Re: Euclid's Elements Book 1 Proposition 1  something Euclid missed?
Posted:
Feb 17, 2014 11:26 AM


KQ: Yes. I am sitting about 10 feet from my kitchen. My apartment is some specific distance from the town hall. etc etc
JG: You got the idea! :)
KQ: yes you certainly can begin to discuss density with regards to points. The points on a line are dense, in the sense that, once you have that coordinate system you were talking about just above, every coordinate on the line exists as a point on the line  at least in R^2.
JG: You are not thinking properly. :) The concept of density means: "the quantity per unit area, volume or unit length". Since you can't count points, the notion of point density is rot. You can't just say things like "every coordinate" without having preestablished "real numbers."
As I've said, essential to the topic is the fact that *no valid construction of irrational numbers exist*, and hence real numbers don't exist either. So you can't talk about R^2 in terms of anything but magnitudes. It is meaningless nonsense, unless understood in terms of magnitudes. But magnitudes are NOT numbers.
It's easy to reify points on a number line if rational numbers are being used. Before I continue, please take a moment to study the following comments, because they are of utmost importance to the discussion. I know from experience that not even one professor of mathematics has ever been able to tell me the difference between a magnitude and number. In other words, all of the professors of mathematics I have known, do not know what is a number.
The difference between a magnitude and a number:
http://www.spacetimeandtheuniverse.com/math/45070999equalone353.html#post22093
The meaning of incommensurable:
http://www.spacetimeandtheuniverse.com/math/45070999equalone354.html#post22138
The first link shows you how a point can be reified on the number line as an invisible marker (essentially just a point!).
The second link explains the difference between magnitude and number.
KQ: Once you've established the shortest distance between these two points, there is a path, i.e. a line, between them.
JG: Correct.
KQ: So suppose the points are 2 units apart. Travel one unit along the path. You are at a point in between them. Travel sqrt(2) between them. &c &c. So what do you mean by nonreifiable points in between them?
JG: If you are exactly halfway, then you can reify the midpoint as an invisible marker, that is, 1 unit. If you have travelled a magnitude of sqrt(2), then you cannot reify the invisible marker because there is no way for you to arrange two line segments adjacently such that an invisible marker corresponding to a measured magnitude, can be placed between them. What this means is that you cannot mark off sqrt(2) on the number line by means of a point. Very important to understand this! Sure, you can construct a line of magnitude sqrt(2), but you cannot place a marker between sqrt(2) and another line segment that has a corresponding measured magnitude (a number). The first abovementioned link explains these details.
KQ: Here's a perfectly good set of an infinite number of points (I would say uncountable you would say countable) lying between them.
#####
> _PROBLEMS TO SOLVE_:
a) In the forum post on Euclid, change "magnitude" to "length" and write out the part between "The difference between a magnitude and a" and "JG: Correct.", inclusive.
b) In the forum post on Euclid, what places does KQ name as examples of specific distances?

> _DATASET EXCERPT_:
#####
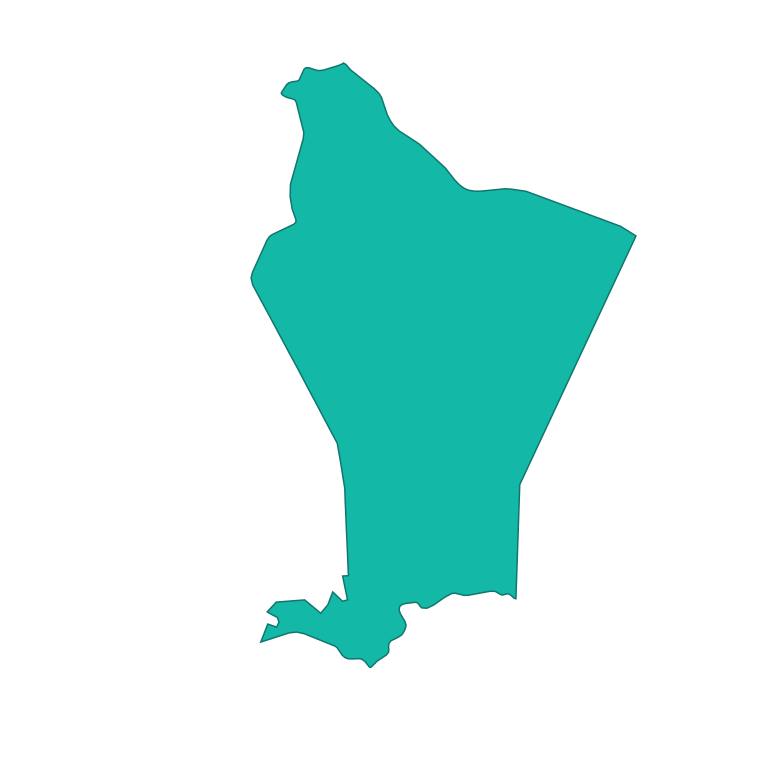 the State of Eastern Equatoria, rotated 111°
{"feature_id": "SDS-892", "entity_name": "Eastern Equatoria", "entity_type": "State", "adm_level": 1, "iso_a3": "SSD", "parent_name": "South Sudan", "parent_adm1": "", "projection": "natural_earth1", "projection_center": [34.12, 4.76], "detail": "fine", "context": "isolated", "style": "filled", "palette": "teal", "viewbox_px": 768, "rotation_deg": 111, "n_neighbors": 0, "source": "natural_earth", "source_scale": "10m", "svg_char_len": 2172}
<svg xmlns="http://www.w3.org/2000/svg" viewBox="0 0 768 768"><g transform="rotate(111 384 384)"><path d="M578.9,266.7L579.5,268.6L578.7,270.4L577.5,272.1L576.5,273.8L576.3,275.8L576.9,277.2L581.4,285.6L583.5,288.2L586.0,289.6L589.4,289.0L592.5,286.5L598.1,279.4L601.2,277.0L603.7,276.5L606.6,276.5L609.5,276.9L611.9,277.6L615.1,279.8L621.1,285.4L624.4,286.4L627.7,285.6L630.2,284.3L632.7,283.6L636.2,284.7L645.3,291.2L652.9,294.5L653.6,296.0L649.9,302.3L648.9,306.0L649.4,309.1L652.1,315.2L653.4,319.0L653.4,322.3L652.3,325.6L647.0,333.3L646.3,335.4L645.7,368.9L646.9,376.7L650.3,383.3L669.1,406.6L660.2,406.5L649.8,406.5L649.4,397.1L644.0,396.7L640.2,399.8L639.4,406.5L638.6,411.4L626.4,406.5L626.2,406.5L626.2,406.3L619.6,392.5L614.0,380.7L620.7,360.9L610.3,357.3L596.5,357.3L601.7,344.9L598.6,340.7L587.8,347.6L578.1,353.8L575.7,348.5L566.1,352.7L554.7,357.6L542.1,363.1L530.7,368.1L520.2,372.6L509.0,377.5L495.5,383.2L486.1,388.7L476.5,394.2L466.9,399.9L456.1,406.4L442.1,422.5L428.1,438.5L414.1,454.6L400.1,470.6L388.9,483.7L377.5,496.9L362.0,514.8L348.8,530.2L338.6,542.0L337.9,542.5L332.8,546.0L326.8,546.8L304.5,545.5L301.3,545.3L291.9,544.8L287.6,543.8L284.7,542.1L267.2,525.5L264.5,524.2L262.0,525.2L253.6,532.4L242.7,538.8L231.1,542.9L209.4,544.9L183.9,547.3L177.9,549.0L152.4,566.9L150.7,569.1L150.6,571.1L151.2,576.9L151.1,579.4L150.7,581.6L150.5,582.6L149.6,584.0L147.9,584.1L139.2,582.1L136.9,580.7L134.8,578.1L133.9,576.4L132.1,573.2L130.5,572.2L129.4,572.1L118.6,571.4L116.7,570.2L115.7,567.5L115.3,560.1L114.8,557.1L112.8,553.2L102.9,540.5L99.7,537.3L98.9,536.9L99.3,534.1L102.7,527.9L111.9,498.7L114.5,492.9L117.1,489.3L131.6,477.3L136.2,472.1L139.6,467.1L142.3,460.6L147.4,436.9L160.3,404.3L168.3,390.9L171.1,384.8L172.6,379.4L172.8,374.4L171.5,368.6L169.4,363.0L158.3,340.8L156.4,334.6L153.2,320.4L152.0,219.7L155.5,201.8L429.3,221.2L537.2,183.9L537.4,185.7L536.0,189.1L535.5,190.9L535.4,192.8L536.1,194.5L538.4,197.4L538.8,199.2L538.5,201.4L538.1,203.3L537.8,205.0L538.1,207.1L539.5,210.7L550.7,229.1L552.6,233.3L553.8,242.6L555.3,245.7L561.5,251.0L572.6,258.5L577.9,263.5L578.9,266.7Z" fill="#14b8a6" stroke="#0f766e" stroke-width="1.5"/></g></svg>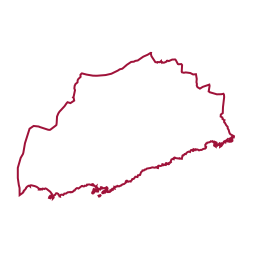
#####
> _ANSWERS TO THE EXERCISE_:
a)
The difference between a length and a number:
http://www.spacetimeandtheuniverse.com/math/45070999equalone353.html#post22093
The meaning of incommensurable:
http://www.spacetimeandtheuniverse.com/math/45070999equalone354.html#post22138
The first link shows you how a point can be reified on the number line as an invisible marker (essentially just a point!).
The second link explains the difference between length and number.
KQ: Once you've established the shortest distance between these two points, there is a path, i.e. a line, between them.
JG: Correct.

b)
- the kitchen
- the apartment
- the town hall